» **Supplied entries**:

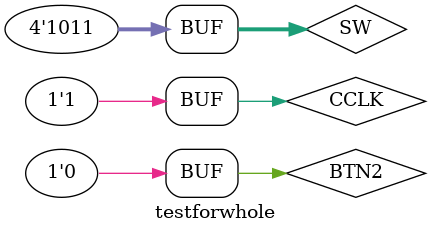
<source format=v>
`timescale 1ns / 1ps


module testforwhole;

	// Inputs
	reg CCLK;
	reg BTN2;
	reg [3:0] SW;

	// Outputs
	wire LCDRS;
	wire LCDRW;
	wire LCDE;
	wire [3:0] LCDDAT;
	wire [7:0] LED;
	wire [31:0] disp_num;
   wire [31:0] PC;
	// Instantiate the Unit Under Test (UUT)
	top uut (
		.CCLK(CCLK), 
		.BTN2(BTN2), 
		.SW(SW), 
		.LCDRS(LCDRS), 
		.LCDRW(LCDRW), 
		.LCDE(LCDE), 
		.LCDDAT(LCDDAT), 
		.LED(LED), 
		.disp_num(disp_num),
		.PC(PC)
	);

	initial begin
		// Initialize Inputs
		CCLK = 0;
		BTN2 = 0;
		SW = 4'b1011;
		
		
		// Wait 100 ns for global reset to finish
		#100;
      BTN2=1;
		#10;
		BTN2=0;
		#100;
		BTN2=1;
		#10;
		BTN2=0;
		#100;      
		BTN2=1;
		#10;
		BTN2=0;
		#100;
		BTN2=1;
		#10;
		BTN2=0;
		#100;
		BTN2=1;
		#10;
		BTN2=0;
		#100;
		BTN2=1;
		#10;
		BTN2=0;
		#100;
		BTN2=1;
		#10;
		BTN2=0;
		#100;
		// Add stimulus here

	end
         always 
	begin
	#1;
	CCLK=0;
	#1;
	CCLK=1;
	end
endmodule


</source>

» **How to complete this task**: Only the pictures may be dropped when you copy the data above; everything else stays exact.

» **Solution**:
<source format=v>
`timescale 1ns / 1ps


module testforwhole;

	// Inputs
	reg CCLK;
	reg BTN2;
	reg [3:0] SW;

	// Outputs
	wire LCDRS;
	wire LCDRW;
	wire LCDE;
	wire [3:0] LCDDAT;
	wire [7:0] LED;
	wire [31:0] disp_num;
   wire [31:0] PC;
	// Instantiate the Unit Under Test (UUT)
	top uut (
		.CCLK(CCLK), 
		.BTN2(BTN2), 
		.SW(SW), 
		.LCDRS(LCDRS), 
		.LCDRW(LCDRW), 
		.LCDE(LCDE), 
		.LCDDAT(LCDDAT), 
		.LED(LED), 
		.disp_num(disp_num),
		.PC(PC)
	);

	initial begin
		// Initialize Inputs
		CCLK = 0;
		BTN2 = 0;
		SW = 4'b1011;
		
		
		// Wait 100 ns for global reset to finish
		#100;
      BTN2=1;
		#10;
		BTN2=0;
		#100;
		BTN2=1;
		#10;
		BTN2=0;
		#100;      
		BTN2=1;
		#10;
		BTN2=0;
		#100;
		BTN2=1;
		#10;
		BTN2=0;
		#100;
		BTN2=1;
		#10;
		BTN2=0;
		#100;
		BTN2=1;
		#10;
		BTN2=0;
		#100;
		BTN2=1;
		#10;
		BTN2=0;
		#100;
		// Add stimulus here

	end
         always 
	begin
	#1;
	CCLK=0;
	#1;
	CCLK=1;
	end
endmodule


</source>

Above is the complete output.